Efficient Ensemble for Fine-tuning Language Models on Multiple Datasets
Dongyue Li, Ziniu Zhang, Lu Wang, Hongyang R. Zhang
TL;DR
This work tackles robust parameter-efficient fine-tuning of large language models across multiple datasets by introducing an ensemble of small adapters, each trained for a group of tasks. Task affinities among datasets are estimated with a first-order Taylor expansion around the base model using gradients from a fixed initialization, producing a task affinity matrix $T$ that is clustered into $m$ groups. An adapter is trained per group and optionally boosted with a few gradient steps, then the ensemble outputs are combined with learned weights, yielding $M = m + b$ adapters. Empirically, the method achieves up to 10% higher average accuracy than QLoRA on SuperGLUE tasks with modest computational overhead (about 9 GB extra memory and 9% FLOPs) and scales to federated settings with hundreds of datasets, all while maintaining strong generalization as shown by Hessian-based sharpness analyses.

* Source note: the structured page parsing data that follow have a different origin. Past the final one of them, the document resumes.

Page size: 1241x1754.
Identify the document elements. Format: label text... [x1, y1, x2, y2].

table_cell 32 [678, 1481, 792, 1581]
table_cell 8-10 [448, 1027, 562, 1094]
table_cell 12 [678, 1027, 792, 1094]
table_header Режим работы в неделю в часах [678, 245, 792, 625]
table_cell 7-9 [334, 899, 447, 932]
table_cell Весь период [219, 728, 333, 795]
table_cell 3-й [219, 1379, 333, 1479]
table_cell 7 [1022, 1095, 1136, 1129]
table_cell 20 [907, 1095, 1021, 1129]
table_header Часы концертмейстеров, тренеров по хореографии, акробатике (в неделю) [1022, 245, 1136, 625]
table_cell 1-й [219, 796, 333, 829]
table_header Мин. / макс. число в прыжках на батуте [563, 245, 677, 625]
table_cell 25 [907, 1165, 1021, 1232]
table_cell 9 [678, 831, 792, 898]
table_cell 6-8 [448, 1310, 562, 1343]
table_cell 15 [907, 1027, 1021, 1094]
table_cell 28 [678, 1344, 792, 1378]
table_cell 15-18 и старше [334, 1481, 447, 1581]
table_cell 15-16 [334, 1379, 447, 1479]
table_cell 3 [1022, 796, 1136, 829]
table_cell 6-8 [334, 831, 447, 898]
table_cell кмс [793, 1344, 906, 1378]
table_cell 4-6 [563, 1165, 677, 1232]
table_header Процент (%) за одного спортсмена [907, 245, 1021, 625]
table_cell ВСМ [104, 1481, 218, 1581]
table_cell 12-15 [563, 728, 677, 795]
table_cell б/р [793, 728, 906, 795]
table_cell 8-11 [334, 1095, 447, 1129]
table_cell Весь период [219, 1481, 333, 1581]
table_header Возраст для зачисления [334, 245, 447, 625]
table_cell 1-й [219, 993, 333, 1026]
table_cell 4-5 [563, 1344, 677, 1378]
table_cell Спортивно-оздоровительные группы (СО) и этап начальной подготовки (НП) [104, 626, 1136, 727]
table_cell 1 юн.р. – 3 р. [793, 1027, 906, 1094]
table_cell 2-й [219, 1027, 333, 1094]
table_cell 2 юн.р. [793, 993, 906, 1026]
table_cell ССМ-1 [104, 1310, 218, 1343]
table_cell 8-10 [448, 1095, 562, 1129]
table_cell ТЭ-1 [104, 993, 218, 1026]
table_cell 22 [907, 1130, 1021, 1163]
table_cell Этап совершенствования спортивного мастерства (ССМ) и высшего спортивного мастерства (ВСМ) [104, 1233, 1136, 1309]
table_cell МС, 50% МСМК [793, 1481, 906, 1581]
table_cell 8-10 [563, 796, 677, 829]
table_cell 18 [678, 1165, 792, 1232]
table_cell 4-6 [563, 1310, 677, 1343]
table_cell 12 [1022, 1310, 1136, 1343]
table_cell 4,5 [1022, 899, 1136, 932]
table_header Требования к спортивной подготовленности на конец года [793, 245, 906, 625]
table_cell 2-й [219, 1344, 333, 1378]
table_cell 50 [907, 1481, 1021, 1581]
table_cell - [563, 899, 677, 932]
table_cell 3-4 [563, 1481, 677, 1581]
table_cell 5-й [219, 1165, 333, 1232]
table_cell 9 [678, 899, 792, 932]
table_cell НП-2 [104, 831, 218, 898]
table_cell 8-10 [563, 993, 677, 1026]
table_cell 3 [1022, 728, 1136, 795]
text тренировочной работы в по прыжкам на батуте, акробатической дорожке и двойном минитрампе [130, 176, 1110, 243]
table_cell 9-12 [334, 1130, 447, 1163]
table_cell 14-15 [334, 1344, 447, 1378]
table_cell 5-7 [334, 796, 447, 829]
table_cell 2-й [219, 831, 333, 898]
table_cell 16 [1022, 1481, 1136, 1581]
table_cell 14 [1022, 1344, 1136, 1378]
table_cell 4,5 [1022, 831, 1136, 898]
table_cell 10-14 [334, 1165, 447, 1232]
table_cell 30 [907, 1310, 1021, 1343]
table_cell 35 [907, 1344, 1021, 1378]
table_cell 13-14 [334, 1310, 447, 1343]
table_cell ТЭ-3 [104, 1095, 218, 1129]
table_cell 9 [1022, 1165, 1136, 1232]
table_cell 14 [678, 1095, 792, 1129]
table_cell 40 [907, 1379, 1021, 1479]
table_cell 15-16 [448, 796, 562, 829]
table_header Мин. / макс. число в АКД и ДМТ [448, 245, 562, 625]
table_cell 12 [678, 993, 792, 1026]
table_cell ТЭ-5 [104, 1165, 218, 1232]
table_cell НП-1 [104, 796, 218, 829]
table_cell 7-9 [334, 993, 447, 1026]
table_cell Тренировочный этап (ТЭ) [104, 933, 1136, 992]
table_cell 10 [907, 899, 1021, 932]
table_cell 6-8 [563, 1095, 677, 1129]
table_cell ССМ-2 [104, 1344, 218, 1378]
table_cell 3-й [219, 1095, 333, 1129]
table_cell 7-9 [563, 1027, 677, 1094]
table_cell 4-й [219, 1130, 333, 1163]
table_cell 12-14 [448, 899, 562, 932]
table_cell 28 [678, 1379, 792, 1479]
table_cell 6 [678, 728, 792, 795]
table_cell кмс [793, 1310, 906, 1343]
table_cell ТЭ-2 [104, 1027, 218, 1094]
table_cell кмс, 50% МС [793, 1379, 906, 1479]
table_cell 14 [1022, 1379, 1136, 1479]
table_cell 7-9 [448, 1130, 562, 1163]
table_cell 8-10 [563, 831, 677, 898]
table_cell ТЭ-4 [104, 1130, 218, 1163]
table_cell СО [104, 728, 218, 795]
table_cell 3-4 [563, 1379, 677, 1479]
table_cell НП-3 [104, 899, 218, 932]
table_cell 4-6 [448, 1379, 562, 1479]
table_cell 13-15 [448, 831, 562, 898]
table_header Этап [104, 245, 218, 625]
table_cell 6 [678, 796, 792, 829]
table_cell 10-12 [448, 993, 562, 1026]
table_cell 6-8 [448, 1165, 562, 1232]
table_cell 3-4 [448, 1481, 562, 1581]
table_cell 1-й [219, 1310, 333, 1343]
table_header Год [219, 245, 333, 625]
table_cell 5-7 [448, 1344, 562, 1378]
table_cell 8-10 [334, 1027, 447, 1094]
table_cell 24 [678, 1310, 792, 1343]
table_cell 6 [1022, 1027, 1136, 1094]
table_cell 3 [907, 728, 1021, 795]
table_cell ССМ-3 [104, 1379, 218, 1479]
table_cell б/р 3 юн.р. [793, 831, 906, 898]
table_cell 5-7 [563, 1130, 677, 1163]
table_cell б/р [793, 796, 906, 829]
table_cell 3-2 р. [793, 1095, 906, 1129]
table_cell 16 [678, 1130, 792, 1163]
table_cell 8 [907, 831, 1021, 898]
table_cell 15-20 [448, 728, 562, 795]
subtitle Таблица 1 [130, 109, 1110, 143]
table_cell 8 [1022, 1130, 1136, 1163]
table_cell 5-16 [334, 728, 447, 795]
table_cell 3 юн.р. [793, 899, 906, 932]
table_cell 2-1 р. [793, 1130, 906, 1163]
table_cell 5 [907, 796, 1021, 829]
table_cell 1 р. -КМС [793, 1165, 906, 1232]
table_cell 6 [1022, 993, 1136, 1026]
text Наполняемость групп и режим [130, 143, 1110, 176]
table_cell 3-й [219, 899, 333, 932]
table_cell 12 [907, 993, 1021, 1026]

Overall, the approach offers a practical, scalable path to multi-task fine-tuning that preserves efficiency while boosting performance.
Abstract
This paper develops an ensemble method for fine-tuning a language model to multiple datasets. Existing methods, such as quantized LoRA (QLoRA), are efficient when adapting to a single dataset. When training on multiple datasets of different tasks, a common setup in practice, it remains unclear how to design an efficient adaptation for fine-tuning language models. We propose to use an ensemble of multiple smaller adapters instead of a single adapter per task. We design an efficient algorithm that partitions $n$ datasets into $m$ groups, where $m$ is typically much smaller than $n$ in practice, and train one adapter for each group before taking a weighted combination to form the ensemble. The algorithm leverages a first-order approximation property of low-rank adaptation to quickly obtain the fine-tuning performances of dataset combinations since methods like LoRA stay close to the base model. Hence, we use the gradients of the base model to estimate its behavior during fine-tuning. Empirically, this approximation holds with less than $1\%$ error on models with up to $34$ billion parameters, leading to an estimation of true fine-tuning performances under $5\%$ error while speeding up computation compared to base fine-tuning by $105$ times. When applied to fine-tune Llama and GPT models on ten text classification tasks, our approach provides up to $10\%$ higher average test accuracy over QLoRA, with only $9\%$ more FLOPs. On a Llama model with $34$ billion parameters, an ensemble of QLoRA increases test accuracy by $3\%$ compared to QLoRA, with only $8\%$ more FLOPs.